Privacy Policy

1. Introduction

Verdua ("we", "us", "our") is committed to handling personal data with care and in compliance with Malaysia's Personal Data Protection Act 2010 (PDPA). This policy explains what personal data we collect, how we use it, and the rights you have in relation to it.

This policy applies to all personal data collected through our website at verdua.biz, through our contact forms, and during the delivery of our advisory services to clients.

Questions about this policy may be directed to: [email protected]

2. Personal Data We Collect

We collect personal data in the following ways:

• Contact forms: name, email address, phone number (optional), and message content when you submit an enquiry through our website.
• Service delivery: business contact details, organisational information and operational data provided by clients during advisory engagements.
• Cookies and analytics: website usage data collected through essential and optional analytics cookies (see Section 5).

Legal basis for processing

We process personal data on the following bases under the PDPA 2010: (a) consent, where you have provided it; (b) performance of a contract, where data is necessary to deliver agreed advisory services; and (c) legitimate interests, where we have a genuine business need that does not override your rights.

Retention periods

Contact enquiry data is retained for up to 24 months from the date of collection.
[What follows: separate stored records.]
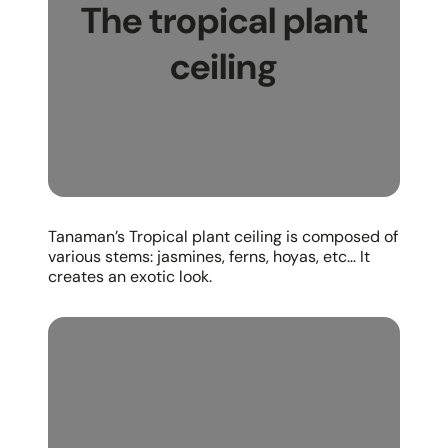
The tropical plant
ceiling
Tanaman’s Tropical plant ceiling is composed of
various stems: jasmines, ferns, hoyas, etc… It
creates an exotic look.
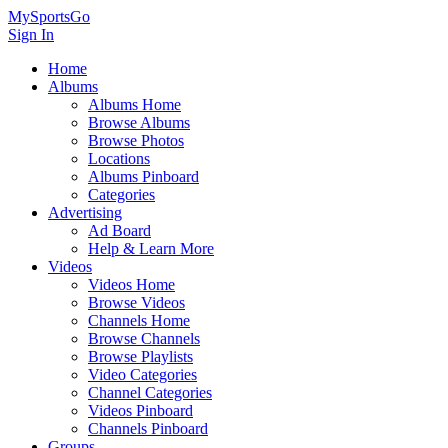
MySportsGo
Sign In
Home
Albums
Albums Home
Browse Albums
Browse Photos
Locations
Albums Pinboard
Categories
Advertising
Ad Board
Help & Learn More
Videos
Videos Home
Browse Videos
Channels Home
Browse Channels
Browse Playlists
Video Categories
Channel Categories
Videos Pinboard
Channels Pinboard
Groups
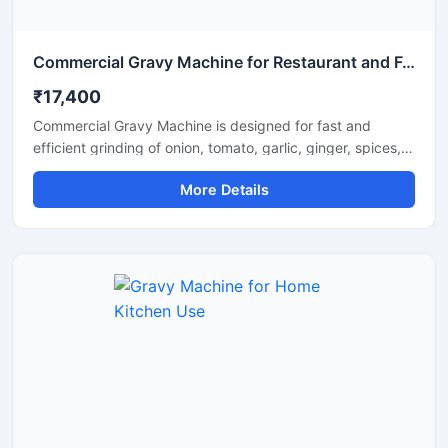
Commercial Gravy Machine for Restaurant and Food Processing
₹17,400
Commercial Gravy Machine is designed for fast and
efficient grinding of onion, tomato, garlic, ginger, spices,
and other food ingredients used in commercial kitchens.
More Details
This machine helps restaurants, hotels, catering
businesses, and food processing units prepare smooth
and consistent gravy in less time with minimum manual
effort. Its heavy duty motor and stainless steel
construction ensure long lasting performance, hygienic
processing, and reliable operation for continuous
commercial use.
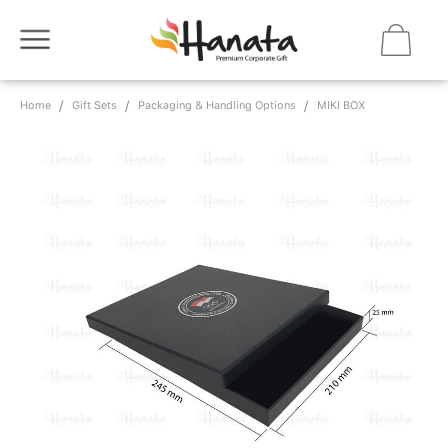
Home
Gift Sets
Packaging & Handling Options
MIKI BOX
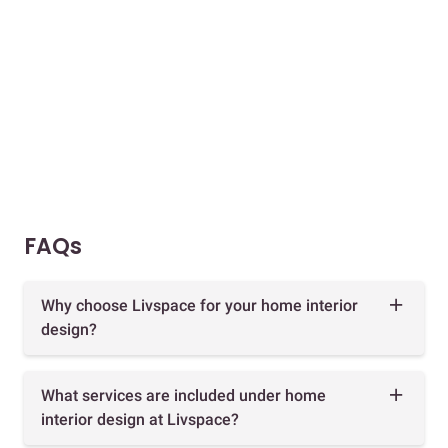
FAQs
Why choose Livspace for your home interior
design?
What services are included under home
interior design at Livspace?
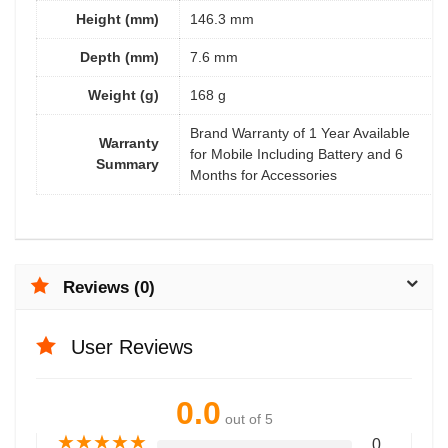
Height (mm)
146.3 mm
Depth (mm)
7.6 mm
Weight (g)
168 g
Brand Warranty of 1 Year Available
Warranty
for Mobile Including Battery and 6
Summary
Months for Accessories
Reviews (0)
User Reviews
0.0
out of 5
★
★
★
★
★
0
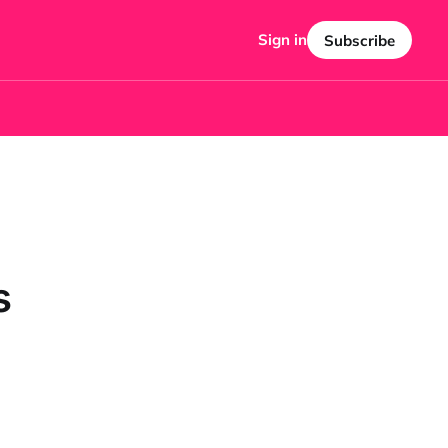
Sign in
Subscribe
s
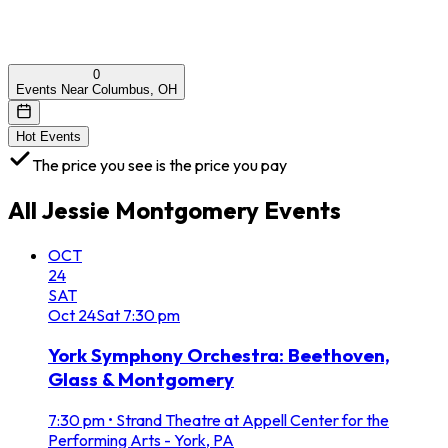
0
Events Near Columbus, OH
Hot Events
The price you see is the price you pay
All
Jessie Montgomery
Events
OCT
24
SAT
Oct
24
Sat
7:30 pm
York Symphony Orchestra: Beethoven,
Glass & Montgomery
7:30 pm
•
Strand Theatre at Appell Center for the
Performing Arts - York, PA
Client engagement data is retained for up to 7 years from the end of an engagement for legal and audit purposes, after which it is securely deleted.

3. How We Use Your Data

• To respond to enquiries and proposals submitted through our contact form
• To deliver advisory services under a client engagement agreement
• To send relevant updates or information where you have consented to receive these
• To improve our website based on aggregated analytics data
• To comply with legal obligations under Malaysian law

We do not sell personal data to third parties. We do not use personal data for automated decision-making.

Third-party data sharing

We may share data with third-party service providers who assist us in operating our website or delivering services (for example, website hosting providers or communication platforms). These parties are bound by confidentiality obligations and may only use data as instructed. We may also disclose data where required by Malaysian law or a court order.

4. Data Protection Measures

• Website data is transmitted over encrypted HTTPS connections
• Internal systems are access-controlled and restricted to relevant team members
• Client engagement files are stored in password-protected environments
• In the event of a data breach, we will notify affected individuals and the relevant authorities as required under the PDPA 2010
• We conduct periodic reviews of our data handling practices

5. Cookies

Our website uses essential cookies necessary for basic site operation, and optional analytics cookies to understand how the site is used. You can manage your cookie preferences at any time. For full details, please see our Cookie Policy.

We may use Google Analytics or similar services to collect aggregated, anonymised usage data. This data does not identify individual visitors.

6. Your Rights

Under Malaysia's Personal Data Protection Act 2010, you have the following rights in relation to personal data we hold about you:

• Right of access: to request a copy of the personal data we hold about you
• Right of correction: to request correction of inaccurate personal data
• Right to withdraw consent: where processing is based on your consent, you may withdraw it at any time
• Right to limit processing: to request that we stop using your data for certain purposes
• Right to lodge a complaint: with the Department of Personal Data Protection Malaysia if you believe your rights have been breached

To exercise any of these rights, contact us at [email protected]. We will respond within 21 days as required under the PDPA 2010.

7. Third-Party Links

Our website may contain links to external websites. We are not responsible for the privacy practices of those sites and recommend reviewing their policies independently before providing personal data.

8. Children's Privacy

Our services are directed exclusively at businesses and their representatives. We do not knowingly collect personal data from individuals under the age of 18. If you believe a minor has submitted personal data to us, please contact us and we will delete it promptly.

9. Changes to This Policy

We may update this policy from time to time. Material changes will be noted on this page with an updated date. Continued use of our website after changes are posted constitutes acceptance of the revised policy.